7. Practical Guidelines and Best Practices
- Predictor usage: Lightly trained surrogates suffice for early search guidance; periodic retraining/validation mitigates predictor drift (Cummings et al., 2022, Mao et al., 25 Sep 2025).
- Population diversity: Explicit diversity objectives (hardware-cost diversity, parameter randomization) should be used to prevent Pareto collapse and maintain long-term search robustness (Sinha et al., 2024).
- Replacement policies: Hybrid elitism, crowding metrics, and uncertainty ranking optimize convergence in evolutionary search (Bouzidi et al., 2024, Potoček et al., 2018).
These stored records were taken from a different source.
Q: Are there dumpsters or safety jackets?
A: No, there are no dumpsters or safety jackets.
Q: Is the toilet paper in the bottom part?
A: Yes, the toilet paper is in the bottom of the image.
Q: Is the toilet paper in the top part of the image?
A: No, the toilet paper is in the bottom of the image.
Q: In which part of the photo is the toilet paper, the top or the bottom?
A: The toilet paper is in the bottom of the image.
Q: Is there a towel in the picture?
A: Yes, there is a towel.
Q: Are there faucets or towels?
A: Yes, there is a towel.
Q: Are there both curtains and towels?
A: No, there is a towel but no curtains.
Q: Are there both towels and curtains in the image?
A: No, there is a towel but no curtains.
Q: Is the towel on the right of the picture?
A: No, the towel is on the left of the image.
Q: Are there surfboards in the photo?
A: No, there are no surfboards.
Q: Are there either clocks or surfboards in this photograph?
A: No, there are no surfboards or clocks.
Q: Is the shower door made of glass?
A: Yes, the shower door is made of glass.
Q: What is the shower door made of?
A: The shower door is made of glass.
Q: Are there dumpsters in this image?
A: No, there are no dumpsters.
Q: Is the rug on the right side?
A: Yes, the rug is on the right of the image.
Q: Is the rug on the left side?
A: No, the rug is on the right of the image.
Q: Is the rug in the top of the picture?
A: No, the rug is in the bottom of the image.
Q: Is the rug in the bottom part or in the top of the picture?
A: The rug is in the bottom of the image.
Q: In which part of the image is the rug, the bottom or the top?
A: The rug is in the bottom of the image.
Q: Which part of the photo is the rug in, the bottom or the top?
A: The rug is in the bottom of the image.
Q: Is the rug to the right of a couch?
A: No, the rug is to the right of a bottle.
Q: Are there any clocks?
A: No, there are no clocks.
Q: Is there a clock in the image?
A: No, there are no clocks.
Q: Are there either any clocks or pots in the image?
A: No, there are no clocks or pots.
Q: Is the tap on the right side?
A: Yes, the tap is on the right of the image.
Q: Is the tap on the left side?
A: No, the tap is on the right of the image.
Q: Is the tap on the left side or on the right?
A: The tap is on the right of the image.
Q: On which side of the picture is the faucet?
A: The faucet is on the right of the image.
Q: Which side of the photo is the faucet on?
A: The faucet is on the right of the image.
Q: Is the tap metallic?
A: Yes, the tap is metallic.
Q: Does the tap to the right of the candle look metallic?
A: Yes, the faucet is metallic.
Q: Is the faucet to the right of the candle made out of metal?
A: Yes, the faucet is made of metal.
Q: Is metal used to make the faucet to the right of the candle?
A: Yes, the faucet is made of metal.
- Pipeline decoupling: Separating supernet training from architecture selection or quantization allows a single optimization to yield diverse trade-off candidates adaptable to varied constraints (Ito et al., 2023, Cummings et al., 2022).
Together, hardware-aware multi-objective search methods provide rigorous frameworks for optimizing trade-offs in modern algorithmic design, bridging the gap between algorithmic innovation and practical, resource-constrained deployment on increasingly diverse hardware ecosystems.